Objective: To identify demographic and clinical characteristics that classify patients with systemic lupus erythematosus (SLE) at risk for in-hospital mortality.
Methods: Patients hospitalized in California from 1996 to 2000 with a principal diagnosis of SLE (N = 3,839) were identified from a state hospitalization database. As candidate predictors of mortality, we used patient demographic characteristics; the presence or absence of 40 different clinical conditions listed among the discharge diagnoses; and 2 summary indexes derived from the discharge diagnoses, the Charlson Index and the SLE Comorbidity Index.
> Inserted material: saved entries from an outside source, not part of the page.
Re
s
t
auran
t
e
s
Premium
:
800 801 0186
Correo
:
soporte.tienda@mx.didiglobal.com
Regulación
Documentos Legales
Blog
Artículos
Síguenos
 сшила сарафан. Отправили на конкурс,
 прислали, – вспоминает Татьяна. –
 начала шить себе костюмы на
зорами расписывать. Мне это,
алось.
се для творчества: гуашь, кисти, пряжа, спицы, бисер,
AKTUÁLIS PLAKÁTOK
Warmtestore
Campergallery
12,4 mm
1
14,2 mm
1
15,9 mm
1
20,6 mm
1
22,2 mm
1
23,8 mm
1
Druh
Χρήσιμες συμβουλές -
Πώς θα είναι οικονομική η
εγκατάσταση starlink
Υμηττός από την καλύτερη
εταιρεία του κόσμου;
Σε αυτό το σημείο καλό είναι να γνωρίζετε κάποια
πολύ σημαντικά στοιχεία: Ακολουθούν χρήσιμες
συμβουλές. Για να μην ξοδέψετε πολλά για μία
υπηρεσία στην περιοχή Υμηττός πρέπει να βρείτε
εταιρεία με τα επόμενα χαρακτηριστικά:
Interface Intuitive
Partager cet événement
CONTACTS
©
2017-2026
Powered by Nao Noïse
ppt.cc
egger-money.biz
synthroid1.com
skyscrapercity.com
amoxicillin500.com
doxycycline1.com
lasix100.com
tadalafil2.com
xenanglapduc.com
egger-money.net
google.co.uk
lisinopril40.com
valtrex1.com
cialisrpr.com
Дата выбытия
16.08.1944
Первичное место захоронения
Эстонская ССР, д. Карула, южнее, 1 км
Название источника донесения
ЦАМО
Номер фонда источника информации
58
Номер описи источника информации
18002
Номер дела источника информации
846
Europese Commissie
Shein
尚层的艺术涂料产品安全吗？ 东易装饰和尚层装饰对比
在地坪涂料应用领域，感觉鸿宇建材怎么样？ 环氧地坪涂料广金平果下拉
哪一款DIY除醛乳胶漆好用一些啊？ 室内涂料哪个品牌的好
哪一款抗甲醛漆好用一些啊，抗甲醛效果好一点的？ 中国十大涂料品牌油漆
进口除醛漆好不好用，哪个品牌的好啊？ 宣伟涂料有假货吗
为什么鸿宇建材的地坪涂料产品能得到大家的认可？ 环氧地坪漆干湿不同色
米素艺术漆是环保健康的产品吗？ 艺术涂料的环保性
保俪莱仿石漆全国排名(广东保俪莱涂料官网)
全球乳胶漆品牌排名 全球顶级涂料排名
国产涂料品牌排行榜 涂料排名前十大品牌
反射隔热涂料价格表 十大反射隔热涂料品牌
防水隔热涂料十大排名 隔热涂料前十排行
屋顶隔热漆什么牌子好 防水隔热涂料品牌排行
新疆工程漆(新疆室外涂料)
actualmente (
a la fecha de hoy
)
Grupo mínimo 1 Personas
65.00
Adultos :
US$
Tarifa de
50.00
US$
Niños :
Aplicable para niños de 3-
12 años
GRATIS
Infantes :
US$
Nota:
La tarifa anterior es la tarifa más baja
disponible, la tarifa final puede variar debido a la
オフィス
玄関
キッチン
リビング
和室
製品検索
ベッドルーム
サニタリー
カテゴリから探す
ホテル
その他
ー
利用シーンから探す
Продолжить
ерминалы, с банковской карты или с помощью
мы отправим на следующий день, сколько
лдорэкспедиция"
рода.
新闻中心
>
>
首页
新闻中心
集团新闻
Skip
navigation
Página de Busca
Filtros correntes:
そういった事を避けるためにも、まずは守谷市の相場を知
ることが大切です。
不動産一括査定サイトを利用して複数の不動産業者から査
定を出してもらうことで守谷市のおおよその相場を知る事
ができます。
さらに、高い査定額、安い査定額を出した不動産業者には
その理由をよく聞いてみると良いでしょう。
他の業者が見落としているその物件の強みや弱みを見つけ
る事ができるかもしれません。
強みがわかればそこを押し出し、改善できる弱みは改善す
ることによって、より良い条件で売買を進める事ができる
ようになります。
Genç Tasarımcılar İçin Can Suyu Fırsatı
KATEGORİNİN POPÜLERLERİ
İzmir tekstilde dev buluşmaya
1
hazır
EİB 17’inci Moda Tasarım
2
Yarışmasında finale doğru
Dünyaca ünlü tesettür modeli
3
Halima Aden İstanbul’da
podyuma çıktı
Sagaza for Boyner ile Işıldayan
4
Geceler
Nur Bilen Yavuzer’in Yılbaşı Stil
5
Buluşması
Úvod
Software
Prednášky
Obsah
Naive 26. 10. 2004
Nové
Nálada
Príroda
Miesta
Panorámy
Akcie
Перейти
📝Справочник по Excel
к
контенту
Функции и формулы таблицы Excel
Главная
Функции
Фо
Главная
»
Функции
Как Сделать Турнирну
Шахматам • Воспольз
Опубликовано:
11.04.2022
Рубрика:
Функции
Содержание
Predictors of patients at increased risk of mortality were identified and validated using random forests, a statistical procedure that is a generalization of single classification trees. Random forests use bootstrapped samples of patients and randomly selected subsets of predictors to create individual classification trees, and this process is repeated to generate multiple trees (a forest). Classification is then done by majority vote across all trees.
Results: Of the 3,839 patients, 109 died during hospitalization. Selecting from all available predictors, the random forests had excellent predictive accuracy for classification of death. The mean classification error rate, averaged over 10 forests of 500 trees each, was 11.9%. The most important predictors were the Charlson Index, respiratory failure, SLE Comorbidity Index, age, sepsis, nephritis, and thrombocytopenia.
Conclusion: Information on clinical diagnoses can be used to accurately predict mortality among hospitalized patients with SLE. Random forests represent a useful technique to identify the most important predictors from a larger (often much larger) number and to validate the classification.